Ryan and Jane Tors have been coming to the Graeagle area for years. They bought a cabin on C Road in Clio in 2010. There, the couple from Reno and their two rescue dogs, Quincy and Fredo, spend the weekends enjoying the beauty of the mountains.
The night of Dec. 4, 2013, the two went to dinner at The Coyote restaurant in Graeagle, leaving Quincy and Fredo in their camper in the parking lot.
When they returned to the camper it was dark, so the couple didn’t notice that one of their dogs was missing. It wasn’t clear until Ryan opened the door when they got home and out leapt only one dog.
“I thought it was very odd,” Ryan said. “Like somebody had opened up the camper door … It was just crazy, like someone had stolen him.”
Ryan said the 70-pound black-and-white border collie was an especially skittish dog, because he had spent most of his life in shelters. His cautious behavior resulted in him being returned to shelters multiple times.
According to Ryan, when the Tors finally opened their home to Fredo, the employees at the shelter in Reno were clapping and in tears because he had finally found a forever home.
However, the night he got lost, the Tors knew his fear of humans was going to make it very difficult for them to find him again.
The couple returned to the restaurant that night and started combing the town looking for a border collie with a red collar, but the blackness of the night prevented them from making any real headway.
Ryan, a slot director at the Peppermill in Reno, spent his mornings and evenings searching for the dog, even taking days off work.
Signs were posted all over the town and an ad went out in the newspaper. Then the record-breaking cold front hit Plumas County.

Extracted material:
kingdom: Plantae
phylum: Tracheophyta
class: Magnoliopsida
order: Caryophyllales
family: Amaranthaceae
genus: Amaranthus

Set task 1: In the lost-dog story, rewrite the paragraph beginning "The couple returned to the restaurant that night" more briefly, keeping its main facts.
Set task 2: Rename "Fredo" as "Freddie" and give the lost-dog story again from "According to Ryan, when" to "hit Plumas County.".

Complete response 1: That night the couple went back to the restaurant and searched the town for a border collie with a red collar, but the darkness kept them from making real progress.

Complete response 2:
According to Ryan, when the Tors finally opened their home to Freddie, the employees at the shelter in Reno were clapping and in tears because he had finally found a forever home.
However, the night he got lost, the Tors knew his fear of humans was going to make it very difficult for them to find him again.
The couple returned to the restaurant that night and started combing the town looking for a border collie with a red collar, but the blackness of the night prevented them from making any real headway.
Ryan, a slot director at the Peppermill in Reno, spent his mornings and evenings searching for the dog, even taking days off work.
Signs were posted all over the town and an ad went out in the newspaper. Then the record-breaking cold front hit Plumas County.